(Beginning of Material provided)
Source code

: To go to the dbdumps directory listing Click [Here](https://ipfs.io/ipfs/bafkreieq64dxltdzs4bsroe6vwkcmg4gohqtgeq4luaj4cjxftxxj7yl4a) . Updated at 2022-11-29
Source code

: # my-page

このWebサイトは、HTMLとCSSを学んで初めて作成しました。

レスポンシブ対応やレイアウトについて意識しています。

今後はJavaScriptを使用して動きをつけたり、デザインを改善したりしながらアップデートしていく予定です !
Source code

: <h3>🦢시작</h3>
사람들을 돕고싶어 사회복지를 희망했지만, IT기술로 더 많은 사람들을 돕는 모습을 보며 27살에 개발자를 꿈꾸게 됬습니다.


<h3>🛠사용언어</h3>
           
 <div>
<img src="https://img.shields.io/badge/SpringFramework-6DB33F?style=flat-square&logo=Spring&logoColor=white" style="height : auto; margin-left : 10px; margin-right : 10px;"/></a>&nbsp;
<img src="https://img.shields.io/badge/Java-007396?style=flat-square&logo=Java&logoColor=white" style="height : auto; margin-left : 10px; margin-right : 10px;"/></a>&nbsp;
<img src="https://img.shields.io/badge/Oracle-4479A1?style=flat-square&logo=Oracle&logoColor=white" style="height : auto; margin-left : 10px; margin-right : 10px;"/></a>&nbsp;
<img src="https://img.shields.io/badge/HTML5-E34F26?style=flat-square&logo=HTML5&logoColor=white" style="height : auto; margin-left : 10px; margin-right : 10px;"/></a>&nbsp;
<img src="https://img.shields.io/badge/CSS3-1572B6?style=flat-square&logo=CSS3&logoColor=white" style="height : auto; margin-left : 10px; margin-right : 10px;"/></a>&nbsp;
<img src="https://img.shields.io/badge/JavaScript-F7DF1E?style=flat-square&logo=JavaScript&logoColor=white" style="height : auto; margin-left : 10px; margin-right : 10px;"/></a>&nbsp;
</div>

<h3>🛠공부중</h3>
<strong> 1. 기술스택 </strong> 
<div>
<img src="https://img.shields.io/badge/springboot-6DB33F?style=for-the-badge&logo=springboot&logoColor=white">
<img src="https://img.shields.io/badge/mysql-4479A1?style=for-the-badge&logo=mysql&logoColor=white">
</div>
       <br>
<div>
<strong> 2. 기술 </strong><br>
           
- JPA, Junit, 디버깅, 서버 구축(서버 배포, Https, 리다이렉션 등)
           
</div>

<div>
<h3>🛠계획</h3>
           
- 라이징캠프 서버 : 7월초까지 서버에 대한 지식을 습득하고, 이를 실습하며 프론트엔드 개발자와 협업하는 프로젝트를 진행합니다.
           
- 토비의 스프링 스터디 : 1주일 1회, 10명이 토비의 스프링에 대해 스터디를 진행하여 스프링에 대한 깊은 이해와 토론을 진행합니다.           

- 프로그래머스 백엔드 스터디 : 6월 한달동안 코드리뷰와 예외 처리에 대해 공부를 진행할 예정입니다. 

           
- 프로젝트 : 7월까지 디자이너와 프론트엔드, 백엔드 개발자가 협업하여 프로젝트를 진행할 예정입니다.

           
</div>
(End of Material provided)
● What this task involves: Could you reproduce every record exactly as written?

● Result below:
Source code

: To go to the dbdumps directory listing Click [Here](https://ipfs.io/ipfs/bafkreieq64dxltdzs4bsroe6vwkcmg4gohqtgeq4luaj4cjxftxxj7yl4a) . Updated at 2022-11-29
Source code

: # my-page

このWebサイトは、HTMLとCSSを学んで初めて作成しました。

レスポンシブ対応やレイアウトについて意識しています。

今後はJavaScriptを使用して動きをつけたり、デザインを改善したりしながらアップデートしていく予定です !
Source code

: <h3>🦢시작</h3>
사람들을 돕고싶어 사회복지를 희망했지만, IT기술로 더 많은 사람들을 돕는 모습을 보며 27살에 개발자를 꿈꾸게 됬습니다.


<h3>🛠사용언어</h3>
           
 <div>
<img src="https://img.shields.io/badge/SpringFramework-6DB33F?style=flat-square&logo=Spring&logoColor=white" style="height : auto; margin-left : 10px; margin-right : 10px;"/></a>&nbsp;
<img src="https://img.shields.io/badge/Java-007396?style=flat-square&logo=Java&logoColor=white" style="height : auto; margin-left : 10px; margin-right : 10px;"/></a>&nbsp;
<img src="https://img.shields.io/badge/Oracle-4479A1?style=flat-square&logo=Oracle&logoColor=white" style="height : auto; margin-left : 10px; margin-right : 10px;"/></a>&nbsp;
<img src="https://img.shields.io/badge/HTML5-E34F26?style=flat-square&logo=HTML5&logoColor=white" style="height : auto; margin-left : 10px; margin-right : 10px;"/></a>&nbsp;
<img src="https://img.shields.io/badge/CSS3-1572B6?style=flat-square&logo=CSS3&logoColor=white" style="height : auto; margin-left : 10px; margin-right : 10px;"/></a>&nbsp;
<img src="https://img.shields.io/badge/JavaScript-F7DF1E?style=flat-square&logo=JavaScript&logoColor=white" style="height : auto; margin-left : 10px; margin-right : 10px;"/></a>&nbsp;
</div>

<h3>🛠공부중</h3>
<strong> 1. 기술스택 </strong> 
<div>
<img src="https://img.shields.io/badge/springboot-6DB33F?style=for-the-badge&logo=springboot&logoColor=white">
<img src="https://img.shields.io/badge/mysql-4479A1?style=for-the-badge&logo=mysql&logoColor=white">
</div>
       <br>
<div>
<strong> 2. 기술 </strong><br>
           
- JPA, Junit, 디버깅, 서버 구축(서버 배포, Https, 리다이렉션 등)
           
</div>

<div>
<h3>🛠계획</h3>
           
- 라이징캠프 서버 : 7월초까지 서버에 대한 지식을 습득하고, 이를 실습하며 프론트엔드 개발자와 협업하는 프로젝트를 진행합니다.
           
- 토비의 스프링 스터디 : 1주일 1회, 10명이 토비의 스프링에 대해 스터디를 진행하여 스프링에 대한 깊은 이해와 토론을 진행합니다.           

- 프로그래머스 백엔드 스터디 : 6월 한달동안 코드리뷰와 예외 처리에 대해 공부를 진행할 예정입니다. 

           
- 프로젝트 : 7월까지 디자이너와 프론트엔드, 백엔드 개발자가 협업하여 프로젝트를 진행할 예정입니다.

           
</div>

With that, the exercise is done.